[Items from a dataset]
──────────

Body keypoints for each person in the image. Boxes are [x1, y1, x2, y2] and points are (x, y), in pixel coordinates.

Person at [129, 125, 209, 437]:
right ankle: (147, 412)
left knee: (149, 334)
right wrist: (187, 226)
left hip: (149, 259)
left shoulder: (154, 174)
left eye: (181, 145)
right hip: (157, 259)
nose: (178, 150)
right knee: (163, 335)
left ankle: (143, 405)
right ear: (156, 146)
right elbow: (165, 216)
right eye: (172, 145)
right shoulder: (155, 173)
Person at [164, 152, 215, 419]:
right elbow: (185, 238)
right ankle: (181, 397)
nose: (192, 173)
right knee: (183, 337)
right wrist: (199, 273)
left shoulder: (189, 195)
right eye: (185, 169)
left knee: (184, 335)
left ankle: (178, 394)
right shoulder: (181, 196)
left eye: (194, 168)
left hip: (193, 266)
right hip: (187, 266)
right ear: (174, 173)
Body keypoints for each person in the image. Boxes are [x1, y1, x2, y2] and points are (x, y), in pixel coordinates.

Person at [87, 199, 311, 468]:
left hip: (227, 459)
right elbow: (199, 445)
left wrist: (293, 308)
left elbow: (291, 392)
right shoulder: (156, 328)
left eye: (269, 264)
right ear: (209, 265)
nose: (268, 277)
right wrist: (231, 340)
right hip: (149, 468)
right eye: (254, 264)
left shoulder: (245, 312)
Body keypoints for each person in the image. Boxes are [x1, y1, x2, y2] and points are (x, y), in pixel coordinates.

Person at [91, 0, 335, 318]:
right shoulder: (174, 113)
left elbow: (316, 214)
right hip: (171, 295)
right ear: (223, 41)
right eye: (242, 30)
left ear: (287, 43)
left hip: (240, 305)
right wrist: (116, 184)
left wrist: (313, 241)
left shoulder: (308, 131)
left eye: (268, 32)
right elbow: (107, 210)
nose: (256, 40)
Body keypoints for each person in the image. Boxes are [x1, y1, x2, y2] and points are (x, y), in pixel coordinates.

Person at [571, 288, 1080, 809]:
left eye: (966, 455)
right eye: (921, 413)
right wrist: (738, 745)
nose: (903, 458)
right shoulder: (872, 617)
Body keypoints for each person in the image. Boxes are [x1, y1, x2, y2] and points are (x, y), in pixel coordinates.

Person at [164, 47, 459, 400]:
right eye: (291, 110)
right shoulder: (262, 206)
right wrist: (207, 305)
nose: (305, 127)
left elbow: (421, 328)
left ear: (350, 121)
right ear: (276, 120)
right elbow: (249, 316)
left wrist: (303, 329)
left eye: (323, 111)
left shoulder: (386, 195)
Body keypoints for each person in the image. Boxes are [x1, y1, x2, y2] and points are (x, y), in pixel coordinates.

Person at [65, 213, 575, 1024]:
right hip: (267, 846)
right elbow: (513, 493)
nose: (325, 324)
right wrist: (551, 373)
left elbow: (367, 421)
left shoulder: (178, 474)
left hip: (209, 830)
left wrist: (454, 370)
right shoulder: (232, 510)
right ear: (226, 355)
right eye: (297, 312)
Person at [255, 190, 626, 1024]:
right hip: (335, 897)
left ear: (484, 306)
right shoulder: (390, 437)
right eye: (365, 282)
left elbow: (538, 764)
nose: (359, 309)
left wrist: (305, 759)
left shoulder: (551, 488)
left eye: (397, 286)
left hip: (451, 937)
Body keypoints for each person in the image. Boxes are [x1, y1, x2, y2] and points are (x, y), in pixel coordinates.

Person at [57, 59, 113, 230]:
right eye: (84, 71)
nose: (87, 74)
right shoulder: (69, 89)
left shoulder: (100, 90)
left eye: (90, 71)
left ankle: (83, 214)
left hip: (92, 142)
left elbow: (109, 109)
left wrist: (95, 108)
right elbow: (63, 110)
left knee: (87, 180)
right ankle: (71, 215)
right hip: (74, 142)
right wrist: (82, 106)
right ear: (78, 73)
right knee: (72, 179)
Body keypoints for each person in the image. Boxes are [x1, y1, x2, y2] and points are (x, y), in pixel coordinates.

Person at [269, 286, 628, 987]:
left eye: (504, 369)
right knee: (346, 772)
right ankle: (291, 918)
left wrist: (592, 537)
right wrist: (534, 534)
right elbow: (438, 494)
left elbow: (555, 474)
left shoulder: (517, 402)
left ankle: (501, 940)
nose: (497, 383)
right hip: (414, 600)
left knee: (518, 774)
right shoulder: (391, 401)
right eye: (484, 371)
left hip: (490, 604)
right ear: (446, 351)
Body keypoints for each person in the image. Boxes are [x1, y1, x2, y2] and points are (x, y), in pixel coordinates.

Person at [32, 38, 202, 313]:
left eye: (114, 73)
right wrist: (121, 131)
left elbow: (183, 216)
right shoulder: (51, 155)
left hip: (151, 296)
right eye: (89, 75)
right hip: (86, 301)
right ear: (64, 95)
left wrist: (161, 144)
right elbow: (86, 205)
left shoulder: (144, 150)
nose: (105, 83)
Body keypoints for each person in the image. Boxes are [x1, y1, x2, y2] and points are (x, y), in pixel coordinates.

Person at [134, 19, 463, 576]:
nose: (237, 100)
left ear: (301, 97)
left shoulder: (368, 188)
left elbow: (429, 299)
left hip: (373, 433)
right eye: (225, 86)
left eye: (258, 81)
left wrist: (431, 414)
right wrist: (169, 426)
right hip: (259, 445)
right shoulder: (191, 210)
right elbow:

──────────

■ **EXERCISE**
Type out the records above again, exactly the same.

■ **COMPLETED TASK**
Body keypoints for each person in the image. Boxes are [x1, y1, x2, y2] and points are (x, y), in pixel coordinates.

Person at [129, 125, 209, 437]:
right ankle: (147, 412)
left knee: (149, 334)
right wrist: (187, 226)
left hip: (149, 259)
left shoulder: (154, 174)
left eye: (181, 145)
right hip: (157, 259)
nose: (178, 150)
right knee: (163, 335)
left ankle: (143, 405)
right ear: (156, 146)
right elbow: (165, 216)
right eye: (172, 145)
right shoulder: (155, 173)
Person at [164, 152, 215, 419]:
right elbow: (185, 238)
right ankle: (181, 397)
nose: (192, 173)
right knee: (183, 337)
right wrist: (199, 273)
left shoulder: (189, 195)
right eye: (185, 169)
left knee: (184, 335)
left ankle: (178, 394)
right shoulder: (181, 196)
left eye: (194, 168)
left hip: (193, 266)
right hip: (187, 266)
right ear: (174, 173)
Body keypoints for each person in the image. Boxes are [x1, y1, x2, y2] and points are (x, y), in pixel coordinates.

Person at [87, 199, 311, 468]:
left hip: (227, 459)
right elbow: (199, 445)
left wrist: (293, 308)
left elbow: (291, 392)
right shoulder: (156, 328)
left eye: (269, 264)
right ear: (209, 265)
nose: (268, 277)
right wrist: (231, 340)
right hip: (149, 468)
right eye: (254, 264)
left shoulder: (245, 312)
Body keypoints for each person in the image. Boxes are [x1, y1, x2, y2] and points are (x, y), in pixel coordinates.

Person at [91, 0, 335, 318]:
right shoulder: (174, 113)
left elbow: (316, 214)
right hip: (171, 295)
right ear: (223, 41)
right eye: (242, 30)
left ear: (287, 43)
left hip: (240, 305)
right wrist: (116, 184)
left wrist: (313, 241)
left shoulder: (308, 131)
left eye: (268, 32)
right elbow: (107, 210)
nose: (256, 40)
Body keypoints for each person in the image. Boxes are [x1, y1, x2, y2] and points are (x, y), in pixel coordinates.

Person at [571, 288, 1080, 809]:
left eye: (966, 455)
right eye: (921, 413)
right wrist: (738, 745)
nose: (903, 458)
right shoulder: (872, 617)
Body keypoints for each person in the image. Boxes are [x1, y1, x2, y2] and points are (x, y), in pixel coordinates.

Person at [164, 47, 459, 400]:
right eye: (291, 110)
right shoulder: (262, 206)
right wrist: (207, 305)
nose: (305, 127)
left elbow: (421, 328)
left ear: (350, 121)
right ear: (276, 120)
right elbow: (249, 316)
left wrist: (303, 329)
left eye: (323, 111)
left shoulder: (386, 195)
Body keypoints for each person in the image. Boxes are [x1, y1, x2, y2] and points are (x, y), in pixel coordinates.

Person at [65, 213, 575, 1024]:
right hip: (267, 846)
right elbow: (513, 493)
nose: (325, 324)
right wrist: (551, 373)
left elbow: (367, 421)
left shoulder: (178, 474)
left hip: (209, 830)
left wrist: (454, 370)
right shoulder: (232, 510)
right ear: (226, 355)
right eye: (297, 312)
Person at [255, 190, 626, 1024]:
right hip: (335, 897)
left ear: (484, 306)
right shoulder: (390, 437)
right eye: (365, 282)
left elbow: (538, 764)
nose: (359, 309)
left wrist: (305, 759)
left shoulder: (551, 488)
left eye: (397, 286)
left hip: (451, 937)
Body keypoints for each person in the image. Boxes are [x1, y1, x2, y2] and points are (x, y), in pixel coordinates.

Person at [57, 59, 113, 230]:
right eye: (84, 71)
nose: (87, 74)
right shoulder: (69, 89)
left shoulder: (100, 90)
left eye: (90, 71)
left ankle: (83, 214)
left hip: (92, 142)
left elbow: (109, 109)
left wrist: (95, 108)
right elbow: (63, 110)
left knee: (87, 180)
right ankle: (71, 215)
right hip: (74, 142)
right wrist: (82, 106)
right ear: (78, 73)
right knee: (72, 179)
Body keypoints for each person in the image. Boxes are [x1, y1, x2, y2] and points are (x, y), in pixel coordinates.

Person at [269, 286, 628, 987]:
left eye: (504, 369)
right knee: (346, 772)
right ankle: (291, 918)
left wrist: (592, 537)
right wrist: (534, 534)
right elbow: (438, 494)
left elbow: (555, 474)
left shoulder: (517, 402)
left ankle: (501, 940)
nose: (497, 383)
right hip: (414, 600)
left knee: (518, 774)
right shoulder: (391, 401)
right eye: (484, 371)
left hip: (490, 604)
right ear: (446, 351)
Body keypoints for each person in the image. Boxes are [x1, y1, x2, y2] and points are (x, y), in pixel coordinates.

Person at [32, 38, 202, 313]:
left eye: (114, 73)
right wrist: (121, 131)
left elbow: (183, 216)
right shoulder: (51, 155)
left hip: (151, 296)
right eye: (89, 75)
right hip: (86, 301)
right ear: (64, 95)
left wrist: (161, 144)
right elbow: (86, 205)
left shoulder: (144, 150)
nose: (105, 83)
Body keypoints for each person in the image. Boxes are [x1, y1, x2, y2] and points are (x, y), in pixel coordinates.

Person at [134, 19, 463, 576]:
nose: (237, 100)
left ear: (301, 97)
left shoulder: (368, 188)
left elbow: (429, 299)
left hip: (373, 433)
right eye: (225, 86)
left eye: (258, 81)
left wrist: (431, 414)
right wrist: (169, 426)
right hip: (259, 445)
right shoulder: (191, 210)
right elbow:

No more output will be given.